◆ DIRECTIONS: Please copy the material from its first line up to and including the line with "zuzenean komunikatuz. 💡 Proiektuaren Era", swapping "bulego" for "gela" and changing nothing else.
------------------------------------------------------------
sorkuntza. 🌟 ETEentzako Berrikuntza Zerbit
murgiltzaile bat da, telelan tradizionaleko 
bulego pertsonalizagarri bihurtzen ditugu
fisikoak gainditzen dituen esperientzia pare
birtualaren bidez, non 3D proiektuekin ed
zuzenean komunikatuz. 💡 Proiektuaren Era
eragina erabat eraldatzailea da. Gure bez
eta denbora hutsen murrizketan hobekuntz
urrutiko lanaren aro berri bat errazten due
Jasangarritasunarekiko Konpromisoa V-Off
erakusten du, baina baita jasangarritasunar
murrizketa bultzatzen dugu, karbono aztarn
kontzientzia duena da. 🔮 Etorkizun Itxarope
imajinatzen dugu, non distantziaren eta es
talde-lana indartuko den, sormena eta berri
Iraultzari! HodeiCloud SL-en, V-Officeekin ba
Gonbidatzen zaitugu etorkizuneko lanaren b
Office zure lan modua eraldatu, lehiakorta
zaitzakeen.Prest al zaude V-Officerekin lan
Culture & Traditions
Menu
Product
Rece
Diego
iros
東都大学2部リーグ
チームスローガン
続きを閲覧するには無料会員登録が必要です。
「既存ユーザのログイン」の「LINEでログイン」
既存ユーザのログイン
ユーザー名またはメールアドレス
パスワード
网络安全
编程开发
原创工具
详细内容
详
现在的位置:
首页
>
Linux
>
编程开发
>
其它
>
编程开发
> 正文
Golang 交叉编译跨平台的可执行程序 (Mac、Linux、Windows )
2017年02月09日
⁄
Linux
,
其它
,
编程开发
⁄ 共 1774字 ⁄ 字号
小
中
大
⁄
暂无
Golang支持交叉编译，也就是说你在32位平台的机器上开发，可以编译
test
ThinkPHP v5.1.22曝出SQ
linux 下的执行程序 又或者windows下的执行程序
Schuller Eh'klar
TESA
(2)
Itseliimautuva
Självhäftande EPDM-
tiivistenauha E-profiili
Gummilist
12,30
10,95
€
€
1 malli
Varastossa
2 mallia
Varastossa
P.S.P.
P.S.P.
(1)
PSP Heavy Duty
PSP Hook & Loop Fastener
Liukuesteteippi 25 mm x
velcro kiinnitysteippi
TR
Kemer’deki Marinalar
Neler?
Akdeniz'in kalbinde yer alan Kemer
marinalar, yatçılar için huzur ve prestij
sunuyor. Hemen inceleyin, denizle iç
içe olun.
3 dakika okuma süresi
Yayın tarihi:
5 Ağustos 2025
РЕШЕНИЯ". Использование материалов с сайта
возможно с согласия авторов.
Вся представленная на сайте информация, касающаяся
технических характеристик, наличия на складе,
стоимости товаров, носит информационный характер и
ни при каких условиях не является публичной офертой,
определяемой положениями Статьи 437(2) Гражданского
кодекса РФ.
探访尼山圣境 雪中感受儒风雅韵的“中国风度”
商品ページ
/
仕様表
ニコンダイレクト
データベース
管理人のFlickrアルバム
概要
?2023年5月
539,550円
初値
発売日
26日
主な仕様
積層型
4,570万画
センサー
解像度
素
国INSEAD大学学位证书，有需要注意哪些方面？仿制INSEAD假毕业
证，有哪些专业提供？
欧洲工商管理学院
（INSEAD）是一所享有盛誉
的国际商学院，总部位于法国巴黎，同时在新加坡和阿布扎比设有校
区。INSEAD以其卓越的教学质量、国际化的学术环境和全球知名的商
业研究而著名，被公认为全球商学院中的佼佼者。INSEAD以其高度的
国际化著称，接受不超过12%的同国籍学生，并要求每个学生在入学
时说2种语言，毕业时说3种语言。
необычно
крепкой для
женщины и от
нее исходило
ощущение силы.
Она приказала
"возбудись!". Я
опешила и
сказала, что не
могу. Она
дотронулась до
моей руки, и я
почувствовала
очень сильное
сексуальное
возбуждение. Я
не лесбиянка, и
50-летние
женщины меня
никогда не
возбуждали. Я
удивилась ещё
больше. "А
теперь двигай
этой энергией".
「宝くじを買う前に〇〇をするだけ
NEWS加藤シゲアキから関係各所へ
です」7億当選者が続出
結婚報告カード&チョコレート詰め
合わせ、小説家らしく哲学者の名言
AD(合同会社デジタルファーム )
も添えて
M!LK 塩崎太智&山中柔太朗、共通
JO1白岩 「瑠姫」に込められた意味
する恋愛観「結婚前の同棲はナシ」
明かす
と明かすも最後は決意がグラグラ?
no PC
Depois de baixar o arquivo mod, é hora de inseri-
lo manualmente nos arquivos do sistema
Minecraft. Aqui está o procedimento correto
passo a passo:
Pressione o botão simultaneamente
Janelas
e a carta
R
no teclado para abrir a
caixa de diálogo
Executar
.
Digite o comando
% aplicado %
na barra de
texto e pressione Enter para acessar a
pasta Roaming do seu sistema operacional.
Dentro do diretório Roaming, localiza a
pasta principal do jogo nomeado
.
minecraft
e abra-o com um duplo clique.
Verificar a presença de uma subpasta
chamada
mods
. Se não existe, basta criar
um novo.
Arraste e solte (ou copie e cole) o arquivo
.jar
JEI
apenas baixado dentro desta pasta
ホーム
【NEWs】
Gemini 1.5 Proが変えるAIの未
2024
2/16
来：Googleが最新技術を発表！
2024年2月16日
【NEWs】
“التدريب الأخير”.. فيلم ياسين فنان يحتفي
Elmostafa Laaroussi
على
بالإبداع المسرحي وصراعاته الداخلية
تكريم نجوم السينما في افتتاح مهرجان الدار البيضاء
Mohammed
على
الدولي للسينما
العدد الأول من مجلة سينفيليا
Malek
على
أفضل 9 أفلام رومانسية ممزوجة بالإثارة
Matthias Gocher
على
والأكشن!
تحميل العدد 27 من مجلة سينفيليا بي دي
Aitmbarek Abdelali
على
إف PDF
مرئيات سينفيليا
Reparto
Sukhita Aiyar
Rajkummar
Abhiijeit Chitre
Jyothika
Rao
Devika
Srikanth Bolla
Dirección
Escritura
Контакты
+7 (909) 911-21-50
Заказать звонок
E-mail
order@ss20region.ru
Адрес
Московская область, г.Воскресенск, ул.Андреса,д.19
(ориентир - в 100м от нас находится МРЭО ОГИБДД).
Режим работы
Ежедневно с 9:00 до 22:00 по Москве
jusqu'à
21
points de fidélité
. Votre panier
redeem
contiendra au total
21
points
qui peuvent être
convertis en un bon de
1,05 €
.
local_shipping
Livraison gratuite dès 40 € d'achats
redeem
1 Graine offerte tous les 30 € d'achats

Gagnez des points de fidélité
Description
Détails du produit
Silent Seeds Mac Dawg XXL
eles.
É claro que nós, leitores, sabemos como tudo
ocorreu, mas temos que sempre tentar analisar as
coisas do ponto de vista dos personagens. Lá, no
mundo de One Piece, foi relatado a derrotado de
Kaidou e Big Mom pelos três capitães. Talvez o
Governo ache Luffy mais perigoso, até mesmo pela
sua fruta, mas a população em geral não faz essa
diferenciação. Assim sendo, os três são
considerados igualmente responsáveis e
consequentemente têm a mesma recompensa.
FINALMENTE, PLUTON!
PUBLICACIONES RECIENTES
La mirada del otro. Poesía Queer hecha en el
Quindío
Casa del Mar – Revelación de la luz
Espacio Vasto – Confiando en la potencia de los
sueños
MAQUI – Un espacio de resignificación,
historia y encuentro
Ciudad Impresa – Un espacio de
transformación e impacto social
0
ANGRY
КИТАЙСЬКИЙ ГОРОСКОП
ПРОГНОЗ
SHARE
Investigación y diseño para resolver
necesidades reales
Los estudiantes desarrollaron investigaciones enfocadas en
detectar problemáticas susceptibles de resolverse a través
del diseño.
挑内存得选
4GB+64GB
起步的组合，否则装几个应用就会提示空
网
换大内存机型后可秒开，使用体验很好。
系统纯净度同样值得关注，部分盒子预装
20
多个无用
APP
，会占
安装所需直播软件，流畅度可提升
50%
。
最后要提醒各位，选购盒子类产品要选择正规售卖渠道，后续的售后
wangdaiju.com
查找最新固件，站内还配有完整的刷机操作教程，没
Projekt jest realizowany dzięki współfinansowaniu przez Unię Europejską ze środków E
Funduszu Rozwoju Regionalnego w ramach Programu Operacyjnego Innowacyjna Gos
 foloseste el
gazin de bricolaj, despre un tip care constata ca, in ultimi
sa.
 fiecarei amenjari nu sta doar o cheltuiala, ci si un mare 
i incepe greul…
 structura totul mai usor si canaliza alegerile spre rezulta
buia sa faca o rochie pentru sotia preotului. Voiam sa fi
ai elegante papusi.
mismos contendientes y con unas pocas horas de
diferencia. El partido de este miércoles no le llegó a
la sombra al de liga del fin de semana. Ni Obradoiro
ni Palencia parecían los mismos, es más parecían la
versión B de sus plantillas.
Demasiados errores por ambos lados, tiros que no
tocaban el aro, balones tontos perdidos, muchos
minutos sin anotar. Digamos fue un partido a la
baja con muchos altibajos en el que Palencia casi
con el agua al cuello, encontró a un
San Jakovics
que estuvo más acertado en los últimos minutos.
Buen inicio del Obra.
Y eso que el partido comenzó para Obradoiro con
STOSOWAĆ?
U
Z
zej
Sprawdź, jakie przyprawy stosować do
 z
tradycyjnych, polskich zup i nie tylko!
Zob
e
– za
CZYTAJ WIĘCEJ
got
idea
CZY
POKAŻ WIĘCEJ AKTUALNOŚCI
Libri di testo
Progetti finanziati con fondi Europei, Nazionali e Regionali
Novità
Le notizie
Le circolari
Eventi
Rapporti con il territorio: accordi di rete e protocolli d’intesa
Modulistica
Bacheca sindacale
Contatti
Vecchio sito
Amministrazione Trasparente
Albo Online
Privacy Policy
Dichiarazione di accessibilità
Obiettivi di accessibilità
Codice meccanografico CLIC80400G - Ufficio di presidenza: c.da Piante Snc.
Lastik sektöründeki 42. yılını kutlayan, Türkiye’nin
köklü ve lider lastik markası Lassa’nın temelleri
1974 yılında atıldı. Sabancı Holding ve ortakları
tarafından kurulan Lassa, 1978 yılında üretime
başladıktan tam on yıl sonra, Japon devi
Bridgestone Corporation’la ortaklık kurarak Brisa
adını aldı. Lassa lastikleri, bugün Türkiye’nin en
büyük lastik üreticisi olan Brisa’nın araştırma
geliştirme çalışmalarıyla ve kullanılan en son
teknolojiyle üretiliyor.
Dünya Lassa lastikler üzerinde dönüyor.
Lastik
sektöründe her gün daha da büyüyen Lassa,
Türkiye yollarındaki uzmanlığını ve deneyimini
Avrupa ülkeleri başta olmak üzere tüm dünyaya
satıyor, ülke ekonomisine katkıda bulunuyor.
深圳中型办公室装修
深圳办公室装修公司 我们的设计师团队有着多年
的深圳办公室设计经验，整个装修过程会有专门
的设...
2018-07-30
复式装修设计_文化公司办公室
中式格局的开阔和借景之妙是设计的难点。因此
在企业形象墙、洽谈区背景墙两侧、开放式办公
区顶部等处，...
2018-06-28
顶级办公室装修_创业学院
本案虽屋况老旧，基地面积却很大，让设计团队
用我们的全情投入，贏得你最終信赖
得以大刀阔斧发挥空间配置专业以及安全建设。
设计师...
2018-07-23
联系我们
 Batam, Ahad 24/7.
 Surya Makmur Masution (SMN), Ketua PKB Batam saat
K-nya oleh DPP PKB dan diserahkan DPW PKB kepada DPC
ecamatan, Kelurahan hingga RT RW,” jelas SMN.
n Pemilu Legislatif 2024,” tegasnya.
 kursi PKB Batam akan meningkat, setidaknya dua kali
------------------------------------------------------------
◆ EXERCISE ANSWER:
sorkuntza. 🌟 ETEentzako Berrikuntza Zerbit
murgiltzaile bat da, telelan tradizionaleko 
gela pertsonalizagarri bihurtzen ditugu
fisikoak gainditzen dituen esperientzia pare
birtualaren bidez, non 3D proiektuekin ed
zuzenean komunikatuz. 💡 Proiektuaren Era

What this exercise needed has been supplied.